The request ▸ Please copy word for word the lines in the items below, from the line holding "scientific name: Anas platyrhynchos" through the line holding "genus: Paspalum", both included.

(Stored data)
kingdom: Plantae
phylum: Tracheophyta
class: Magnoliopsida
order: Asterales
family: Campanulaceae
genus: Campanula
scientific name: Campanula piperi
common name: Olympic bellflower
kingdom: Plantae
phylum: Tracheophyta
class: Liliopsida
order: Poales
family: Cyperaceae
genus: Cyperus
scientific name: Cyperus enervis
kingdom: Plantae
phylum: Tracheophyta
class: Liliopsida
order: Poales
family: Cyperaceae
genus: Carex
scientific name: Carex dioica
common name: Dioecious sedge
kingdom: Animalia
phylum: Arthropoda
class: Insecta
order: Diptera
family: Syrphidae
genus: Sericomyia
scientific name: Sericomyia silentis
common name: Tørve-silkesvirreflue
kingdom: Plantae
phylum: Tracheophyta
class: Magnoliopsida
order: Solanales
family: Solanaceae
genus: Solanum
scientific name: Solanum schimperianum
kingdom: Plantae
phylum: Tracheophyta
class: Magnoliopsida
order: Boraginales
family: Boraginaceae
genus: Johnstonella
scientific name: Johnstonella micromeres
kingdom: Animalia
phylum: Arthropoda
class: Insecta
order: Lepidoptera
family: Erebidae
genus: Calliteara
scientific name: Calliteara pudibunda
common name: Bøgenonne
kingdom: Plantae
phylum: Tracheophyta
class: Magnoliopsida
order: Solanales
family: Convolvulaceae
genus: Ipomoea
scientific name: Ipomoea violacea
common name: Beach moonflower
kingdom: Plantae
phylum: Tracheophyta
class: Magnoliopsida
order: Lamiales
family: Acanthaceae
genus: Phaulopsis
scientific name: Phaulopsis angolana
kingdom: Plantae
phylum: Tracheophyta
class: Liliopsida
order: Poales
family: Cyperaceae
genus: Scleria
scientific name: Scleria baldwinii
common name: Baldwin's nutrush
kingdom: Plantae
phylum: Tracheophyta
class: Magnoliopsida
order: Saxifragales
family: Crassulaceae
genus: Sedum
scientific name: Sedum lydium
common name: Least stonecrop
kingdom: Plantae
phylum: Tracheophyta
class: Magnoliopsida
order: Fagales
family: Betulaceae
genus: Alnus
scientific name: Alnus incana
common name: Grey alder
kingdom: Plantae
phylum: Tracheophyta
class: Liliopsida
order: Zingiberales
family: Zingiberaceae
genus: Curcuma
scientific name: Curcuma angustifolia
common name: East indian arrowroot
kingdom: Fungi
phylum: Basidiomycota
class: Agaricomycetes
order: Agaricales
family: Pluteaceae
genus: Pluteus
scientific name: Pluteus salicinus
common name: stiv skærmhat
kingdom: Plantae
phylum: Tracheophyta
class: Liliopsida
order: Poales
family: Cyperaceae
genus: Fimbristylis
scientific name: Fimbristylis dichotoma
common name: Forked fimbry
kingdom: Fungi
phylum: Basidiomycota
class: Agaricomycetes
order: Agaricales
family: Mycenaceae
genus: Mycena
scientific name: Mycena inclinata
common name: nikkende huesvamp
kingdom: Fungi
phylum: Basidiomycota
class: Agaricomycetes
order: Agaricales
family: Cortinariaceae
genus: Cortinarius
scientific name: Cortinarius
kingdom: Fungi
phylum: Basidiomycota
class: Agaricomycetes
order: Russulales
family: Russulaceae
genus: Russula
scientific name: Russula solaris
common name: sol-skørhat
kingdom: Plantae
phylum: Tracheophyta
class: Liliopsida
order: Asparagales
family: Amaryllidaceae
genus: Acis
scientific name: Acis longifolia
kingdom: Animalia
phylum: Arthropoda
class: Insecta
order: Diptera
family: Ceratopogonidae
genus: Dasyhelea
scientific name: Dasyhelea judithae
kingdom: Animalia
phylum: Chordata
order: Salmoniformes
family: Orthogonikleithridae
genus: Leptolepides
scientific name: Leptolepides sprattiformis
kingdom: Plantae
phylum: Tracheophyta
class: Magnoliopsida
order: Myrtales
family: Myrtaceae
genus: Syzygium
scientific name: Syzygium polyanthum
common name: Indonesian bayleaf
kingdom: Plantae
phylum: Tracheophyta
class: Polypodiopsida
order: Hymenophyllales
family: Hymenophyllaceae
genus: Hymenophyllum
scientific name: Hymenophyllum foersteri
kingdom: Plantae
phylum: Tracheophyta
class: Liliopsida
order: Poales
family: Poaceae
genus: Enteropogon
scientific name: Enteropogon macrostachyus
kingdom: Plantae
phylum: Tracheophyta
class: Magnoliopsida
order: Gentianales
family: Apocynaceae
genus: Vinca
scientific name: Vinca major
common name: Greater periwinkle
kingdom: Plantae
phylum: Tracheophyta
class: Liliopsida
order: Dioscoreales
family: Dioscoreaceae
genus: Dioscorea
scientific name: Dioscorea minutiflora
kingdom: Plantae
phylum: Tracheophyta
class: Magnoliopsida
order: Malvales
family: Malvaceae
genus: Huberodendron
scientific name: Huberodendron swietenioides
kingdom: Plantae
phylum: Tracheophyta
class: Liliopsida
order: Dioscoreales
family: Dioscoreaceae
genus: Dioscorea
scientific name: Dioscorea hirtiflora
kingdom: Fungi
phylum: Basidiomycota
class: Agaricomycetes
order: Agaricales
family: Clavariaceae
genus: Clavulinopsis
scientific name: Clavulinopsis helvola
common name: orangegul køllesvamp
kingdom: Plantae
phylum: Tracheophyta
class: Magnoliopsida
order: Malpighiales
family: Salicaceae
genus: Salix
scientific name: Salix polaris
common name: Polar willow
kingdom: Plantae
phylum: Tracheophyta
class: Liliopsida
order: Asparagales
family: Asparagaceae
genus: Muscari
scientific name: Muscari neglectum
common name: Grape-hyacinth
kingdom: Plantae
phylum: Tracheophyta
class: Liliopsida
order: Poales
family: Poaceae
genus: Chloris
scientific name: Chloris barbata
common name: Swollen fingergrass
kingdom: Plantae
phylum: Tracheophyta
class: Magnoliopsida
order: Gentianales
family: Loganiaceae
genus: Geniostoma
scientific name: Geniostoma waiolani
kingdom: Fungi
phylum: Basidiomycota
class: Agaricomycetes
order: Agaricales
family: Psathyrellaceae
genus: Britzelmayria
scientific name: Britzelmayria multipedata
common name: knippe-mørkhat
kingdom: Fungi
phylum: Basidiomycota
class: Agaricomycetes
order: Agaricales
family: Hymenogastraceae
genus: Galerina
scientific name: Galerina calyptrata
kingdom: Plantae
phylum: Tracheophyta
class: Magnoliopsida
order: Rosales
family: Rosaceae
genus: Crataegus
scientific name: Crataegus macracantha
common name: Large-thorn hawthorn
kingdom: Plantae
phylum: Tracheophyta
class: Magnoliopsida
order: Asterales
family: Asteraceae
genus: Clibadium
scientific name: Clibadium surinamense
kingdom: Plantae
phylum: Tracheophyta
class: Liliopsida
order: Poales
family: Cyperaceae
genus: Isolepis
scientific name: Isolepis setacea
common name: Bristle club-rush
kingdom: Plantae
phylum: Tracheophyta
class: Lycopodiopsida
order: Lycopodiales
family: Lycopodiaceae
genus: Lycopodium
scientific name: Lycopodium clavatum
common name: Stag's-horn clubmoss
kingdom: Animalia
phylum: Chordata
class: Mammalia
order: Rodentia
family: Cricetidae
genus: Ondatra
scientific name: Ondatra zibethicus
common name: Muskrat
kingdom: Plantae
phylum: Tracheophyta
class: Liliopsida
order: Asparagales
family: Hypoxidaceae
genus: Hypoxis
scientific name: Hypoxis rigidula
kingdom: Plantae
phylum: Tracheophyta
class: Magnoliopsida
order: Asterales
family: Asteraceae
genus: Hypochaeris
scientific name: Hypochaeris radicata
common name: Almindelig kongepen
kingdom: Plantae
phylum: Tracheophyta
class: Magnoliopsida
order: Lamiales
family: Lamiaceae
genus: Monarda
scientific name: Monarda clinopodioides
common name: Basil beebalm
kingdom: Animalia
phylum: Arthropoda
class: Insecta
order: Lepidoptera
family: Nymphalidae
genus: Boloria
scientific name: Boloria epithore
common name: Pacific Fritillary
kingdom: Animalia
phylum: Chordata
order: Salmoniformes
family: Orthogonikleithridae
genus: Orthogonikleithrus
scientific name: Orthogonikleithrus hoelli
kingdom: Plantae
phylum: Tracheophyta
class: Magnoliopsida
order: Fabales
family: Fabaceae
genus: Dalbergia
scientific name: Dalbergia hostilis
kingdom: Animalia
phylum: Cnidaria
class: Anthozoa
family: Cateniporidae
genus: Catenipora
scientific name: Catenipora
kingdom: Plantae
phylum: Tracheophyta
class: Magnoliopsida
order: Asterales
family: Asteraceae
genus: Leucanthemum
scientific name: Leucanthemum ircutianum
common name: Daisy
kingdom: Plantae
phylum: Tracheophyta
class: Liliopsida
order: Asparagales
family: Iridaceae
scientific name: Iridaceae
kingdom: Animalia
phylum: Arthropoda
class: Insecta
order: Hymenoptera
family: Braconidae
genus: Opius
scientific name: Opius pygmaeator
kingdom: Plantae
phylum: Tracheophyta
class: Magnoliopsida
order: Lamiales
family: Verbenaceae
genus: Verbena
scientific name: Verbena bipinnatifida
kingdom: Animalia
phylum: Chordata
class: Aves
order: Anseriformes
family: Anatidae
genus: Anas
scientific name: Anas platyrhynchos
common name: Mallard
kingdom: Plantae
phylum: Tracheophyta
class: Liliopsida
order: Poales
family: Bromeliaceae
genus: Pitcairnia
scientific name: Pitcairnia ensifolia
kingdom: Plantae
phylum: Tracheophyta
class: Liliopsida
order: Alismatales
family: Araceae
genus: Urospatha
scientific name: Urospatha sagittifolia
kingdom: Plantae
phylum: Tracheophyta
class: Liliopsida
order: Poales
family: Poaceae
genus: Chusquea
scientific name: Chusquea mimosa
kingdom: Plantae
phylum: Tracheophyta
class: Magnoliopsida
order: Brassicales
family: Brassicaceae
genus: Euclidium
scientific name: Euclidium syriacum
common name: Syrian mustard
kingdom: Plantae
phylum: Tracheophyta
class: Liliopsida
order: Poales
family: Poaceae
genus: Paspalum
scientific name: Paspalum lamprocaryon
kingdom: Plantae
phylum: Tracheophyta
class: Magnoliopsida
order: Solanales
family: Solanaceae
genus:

Final result ▸
scientific name: Anas platyrhynchos
common name: Mallard
kingdom: Plantae
phylum: Tracheophyta
class: Liliopsida
order: Poales
family: Bromeliaceae
genus: Pitcairnia
scientific name: Pitcairnia ensifolia
kingdom: Plantae
phylum: Tracheophyta
class: Liliopsida
order: Alismatales
family: Araceae
genus: Urospatha
scientific name: Urospatha sagittifolia
kingdom: Plantae
phylum: Tracheophyta
class: Liliopsida
order: Poales
family: Poaceae
genus: Chusquea
scientific name: Chusquea mimosa
kingdom: Plantae
phylum: Tracheophyta
class: Magnoliopsida
order: Brassicales
family: Brassicaceae
genus: Euclidium
scientific name: Euclidium syriacum
common name: Syrian mustard
kingdom: Plantae
phylum: Tracheophyta
class: Liliopsida
order: Poales
family: Poaceae
genus: Paspalum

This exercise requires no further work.